Praise for the series finale often focuses on emotional gravitas and character development. Writing in September 2014, Tom Eames of Digital Spy defended the finale, explaining that, although "divisive and controversial", it was "a beautiful piece of television". He stated: "It had returning characters, tears, action, romance and as happy an ending as possible for a show like Lost." Cory Barker of TV.com also retrospectively reviewed the episode positively, naming it one of his all-time favorite series finales, and describing it as "emotionally satisfying" and "jam-packed with amazing moments". Entertainment Weekly listed "The End" as the seventh best series finale ever, describing it as "a high-energy epic romp". A decade after the series wrapped, Justin Kirkland of Esquire praised the finale, describing it as "on par, and expected from some of the greatest television of today".

Reception from audiences continues to be mixed: as of April 2014, an ongoing poll for E! states that 53.87% of the audience disliked the finale, while the remaining 46.13% liked it. In 2021, 11 years after the episode was broadcast, respondents to a survey conducted by the website OnBuy.com name "The End" as the most disappointing series finale ever, with its receiving 27.3% of the vote.

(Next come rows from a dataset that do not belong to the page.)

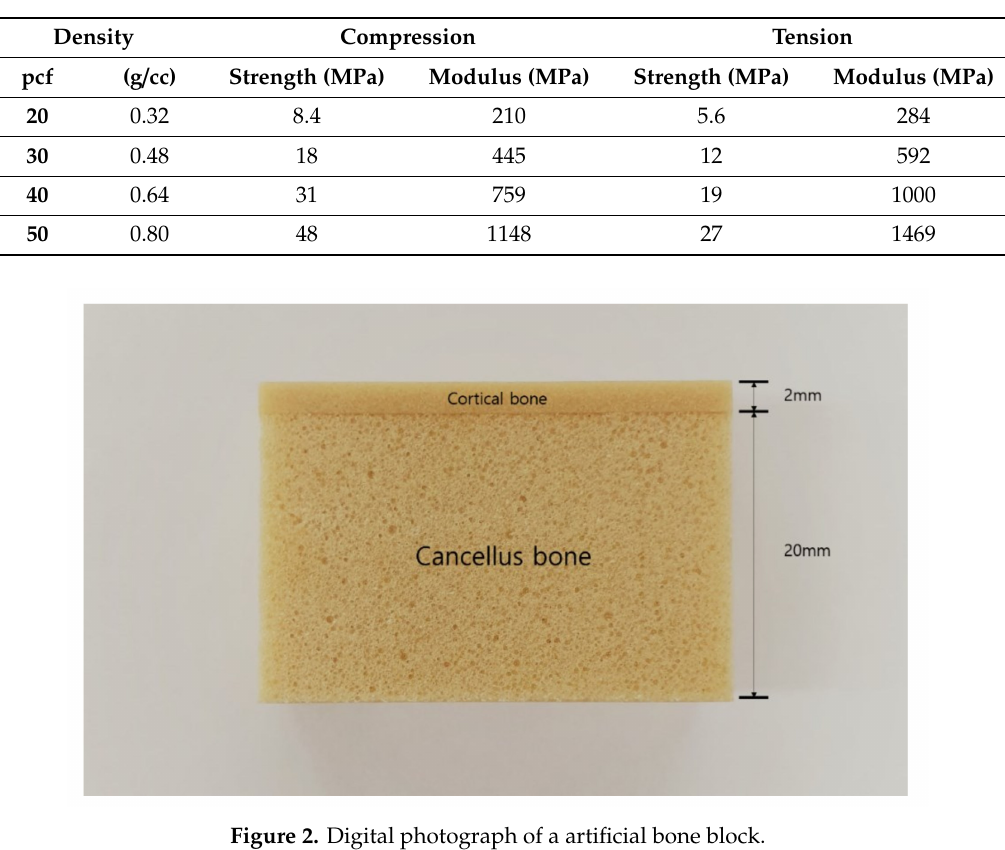
Figure 2. Digital photograph of a artificial bone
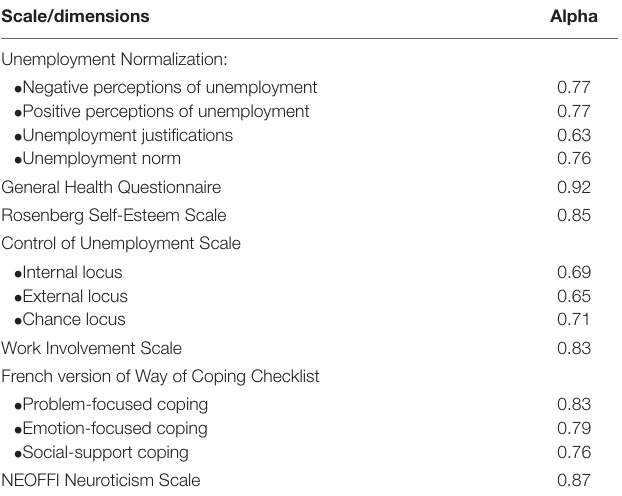
TABLE 1 | Cronbach’s alphas for each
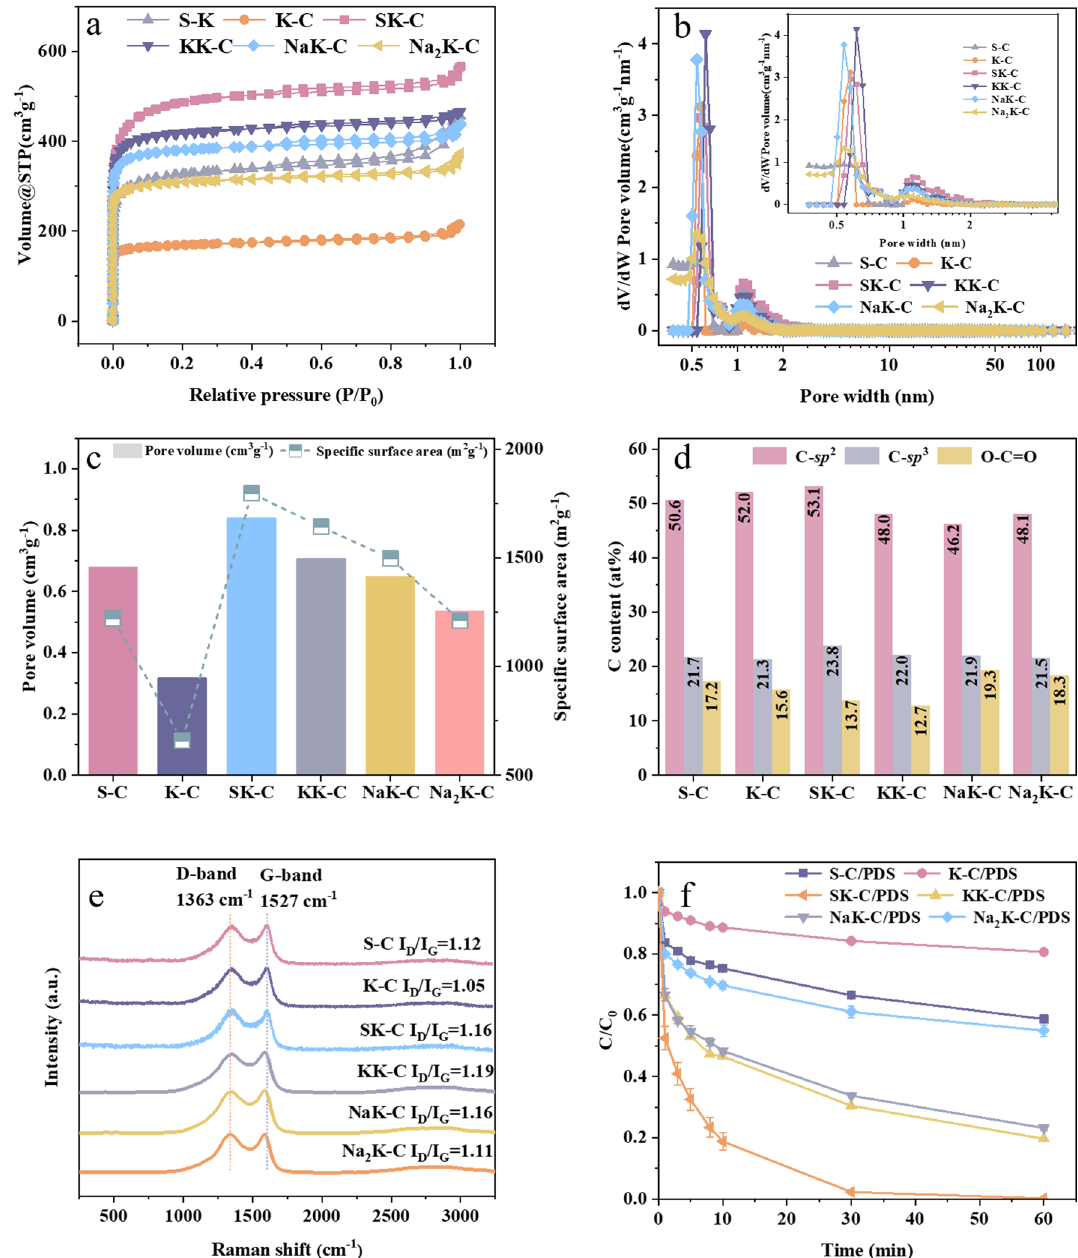
Fig. 2 N 2 adsorption–desorption isotherms ( a ), pore size distributions ( b ), and the values of specific surface area and pore volume ( c ) of prepared catalysts. The C content (at%) of different catalysts based on XPS spectra ( d ) and Raman spectra ( e ). The removal ( f ) efficiency of SDZ in various reaction systems. Experimental conditions: [PDS] 0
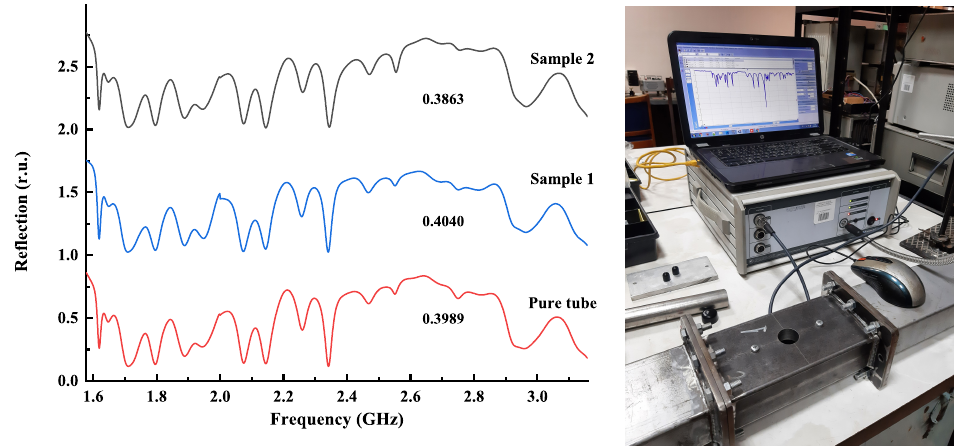
Figure 11. Reflection coefficients for pure tube, homogeneous EAF dust–biochar pellet (Sample 1), and radially heterogeneous pellet (Sample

===Awards and nominations===
The episode was nominated in eight categories for the 62nd Primetime Emmy Awards, the most Emmy nominations for a Lost episode. The episode was nominated for Primetime Emmy Awards in the categories of Outstanding Directing for a Drama Series and Outstanding Writing for a Drama Series. For the Creative Arts Emmy Awards, "The End" won for Outstanding Single-Camera Picture Editing for a Drama Series, while other nominations included Outstanding Sound Editing for a Series, Outstanding Sound Mixing for a Comedy or Drama Series, Outstanding Music Composition for a Series (Original Dramatic Score).